Stored data:
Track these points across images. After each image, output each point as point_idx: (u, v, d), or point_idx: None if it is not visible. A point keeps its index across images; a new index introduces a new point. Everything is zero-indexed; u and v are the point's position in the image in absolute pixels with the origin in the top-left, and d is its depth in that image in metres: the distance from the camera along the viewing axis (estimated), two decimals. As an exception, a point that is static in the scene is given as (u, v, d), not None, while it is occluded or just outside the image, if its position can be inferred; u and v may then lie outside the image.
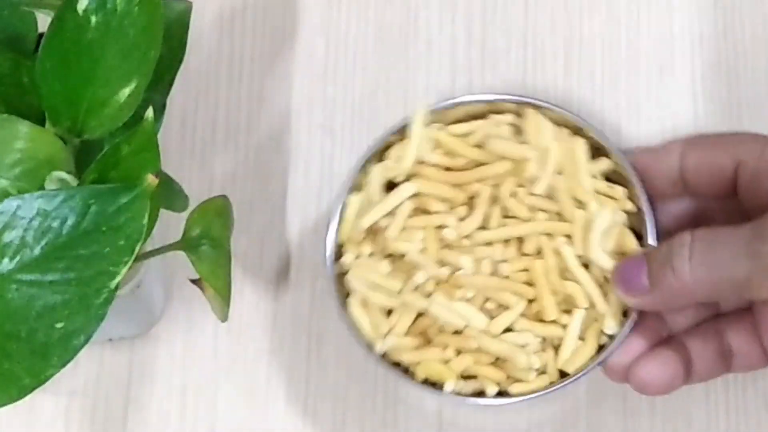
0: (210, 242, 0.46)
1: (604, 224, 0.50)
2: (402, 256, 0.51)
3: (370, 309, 0.51)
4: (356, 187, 0.53)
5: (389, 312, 0.52)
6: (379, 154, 0.54)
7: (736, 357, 0.49)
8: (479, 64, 0.62)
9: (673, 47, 0.61)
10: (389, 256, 0.52)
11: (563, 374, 0.51)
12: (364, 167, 0.53)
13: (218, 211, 0.47)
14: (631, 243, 0.51)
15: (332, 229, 0.52)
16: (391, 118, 0.61)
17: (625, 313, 0.50)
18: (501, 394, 0.50)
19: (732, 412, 0.56)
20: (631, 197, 0.52)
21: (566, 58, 0.62)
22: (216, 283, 0.45)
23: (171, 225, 0.49)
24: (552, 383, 0.50)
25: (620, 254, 0.50)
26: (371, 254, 0.52)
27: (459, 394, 0.50)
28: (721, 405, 0.56)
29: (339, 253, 0.52)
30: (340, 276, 0.52)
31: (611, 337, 0.50)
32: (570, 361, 0.50)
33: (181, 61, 0.46)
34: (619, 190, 0.52)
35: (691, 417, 0.56)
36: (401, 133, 0.53)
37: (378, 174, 0.53)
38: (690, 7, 0.62)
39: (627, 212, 0.52)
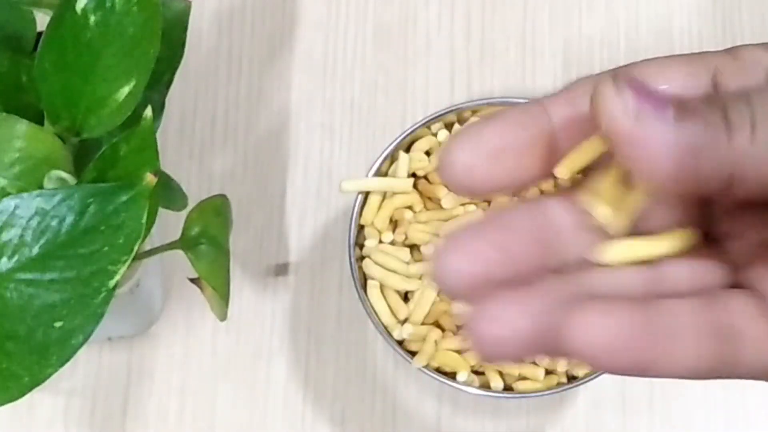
0: (209, 241, 0.46)
1: None
2: (420, 246, 0.53)
3: (388, 295, 0.52)
4: (381, 173, 0.54)
5: (405, 299, 0.53)
6: (406, 144, 0.55)
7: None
8: (478, 63, 0.62)
9: (672, 47, 0.61)
10: (410, 245, 0.54)
11: (570, 378, 0.52)
12: (390, 155, 0.54)
13: (217, 210, 0.47)
14: None
15: (355, 213, 0.53)
16: (390, 117, 0.61)
17: None
18: (506, 391, 0.51)
19: (731, 412, 0.56)
20: None
21: (565, 58, 0.62)
22: (215, 282, 0.45)
23: (170, 224, 0.49)
24: (559, 384, 0.51)
25: None
26: (392, 242, 0.54)
27: (468, 385, 0.51)
28: (720, 405, 0.56)
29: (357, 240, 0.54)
30: (359, 261, 0.53)
31: None
32: (579, 365, 0.51)
33: (179, 60, 0.46)
34: None
35: (690, 417, 0.56)
36: (429, 126, 0.55)
37: (405, 163, 0.54)
38: (689, 7, 0.62)
39: None
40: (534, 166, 0.26)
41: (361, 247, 0.54)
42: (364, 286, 0.53)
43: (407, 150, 0.55)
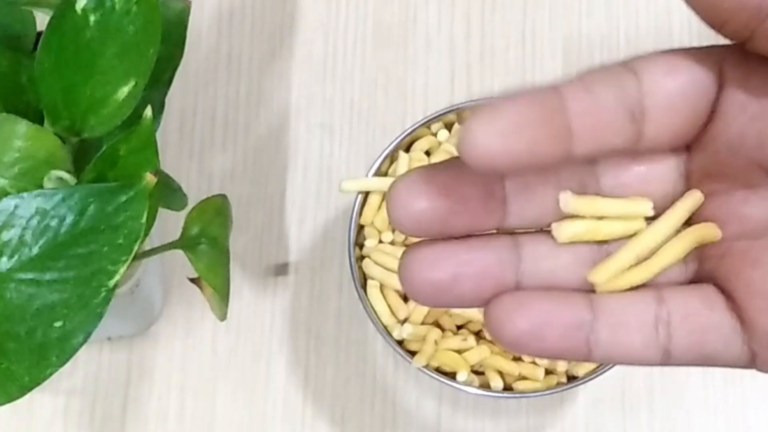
0: (208, 241, 0.46)
1: None
2: None
3: (388, 295, 0.52)
4: (381, 173, 0.54)
5: (405, 299, 0.53)
6: (406, 144, 0.55)
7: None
8: (478, 63, 0.62)
9: (672, 45, 0.61)
10: (410, 245, 0.53)
11: (570, 378, 0.52)
12: (390, 155, 0.54)
13: (217, 210, 0.47)
14: None
15: (355, 213, 0.53)
16: (389, 117, 0.61)
17: None
18: (506, 390, 0.51)
19: (731, 411, 0.56)
20: None
21: (565, 57, 0.62)
22: (214, 282, 0.45)
23: (170, 224, 0.49)
24: (559, 384, 0.51)
25: None
26: (392, 242, 0.53)
27: (468, 385, 0.51)
28: (720, 405, 0.56)
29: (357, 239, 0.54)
30: (358, 261, 0.53)
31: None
32: (579, 365, 0.51)
33: (179, 60, 0.46)
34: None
35: (690, 417, 0.56)
36: (429, 125, 0.55)
37: (405, 163, 0.54)
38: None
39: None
40: (550, 146, 0.26)
41: (361, 247, 0.54)
42: (364, 286, 0.53)
43: (407, 150, 0.55)
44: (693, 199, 0.28)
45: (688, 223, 0.29)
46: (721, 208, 0.28)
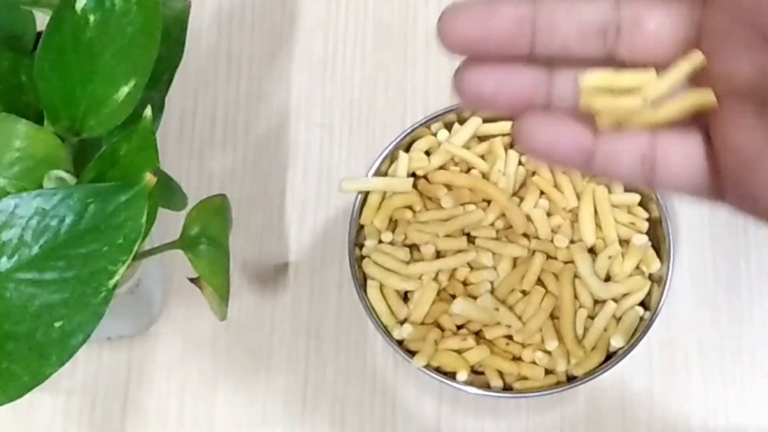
0: (208, 241, 0.46)
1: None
2: (419, 246, 0.53)
3: (388, 295, 0.52)
4: (380, 173, 0.54)
5: (405, 299, 0.53)
6: (406, 144, 0.55)
7: None
8: (478, 63, 0.62)
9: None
10: (409, 245, 0.54)
11: (569, 378, 0.52)
12: (390, 155, 0.54)
13: (217, 209, 0.47)
14: (654, 261, 0.53)
15: (355, 213, 0.53)
16: (389, 117, 0.61)
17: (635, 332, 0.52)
18: (506, 390, 0.52)
19: (731, 411, 0.56)
20: (647, 204, 0.53)
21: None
22: (214, 282, 0.45)
23: (169, 224, 0.49)
24: (559, 384, 0.51)
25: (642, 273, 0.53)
26: (392, 242, 0.53)
27: (468, 385, 0.51)
28: (720, 405, 0.56)
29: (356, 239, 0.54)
30: (358, 261, 0.53)
31: (620, 349, 0.52)
32: (579, 365, 0.51)
33: (179, 59, 0.46)
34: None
35: (690, 417, 0.56)
36: (428, 125, 0.55)
37: (405, 163, 0.54)
38: (689, 6, 0.62)
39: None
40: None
41: (361, 247, 0.54)
42: (364, 286, 0.53)
43: (407, 150, 0.55)
44: (694, 59, 0.31)
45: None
46: (715, 64, 0.32)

Exercise details:
Look above for the line with "6: (379, 154, 0.54)" and the line with "17: (625, 313, 0.50)"; transcribe both and all lines in between, exactly, and nothing else.

Written solution:
6: (379, 154, 0.54)
7: (736, 357, 0.49)
8: (479, 64, 0.62)
9: (673, 47, 0.61)
10: (389, 256, 0.52)
11: (563, 374, 0.51)
12: (364, 167, 0.53)
13: (218, 211, 0.47)
14: (631, 243, 0.51)
15: (332, 229, 0.52)
16: (391, 118, 0.61)
17: (625, 313, 0.50)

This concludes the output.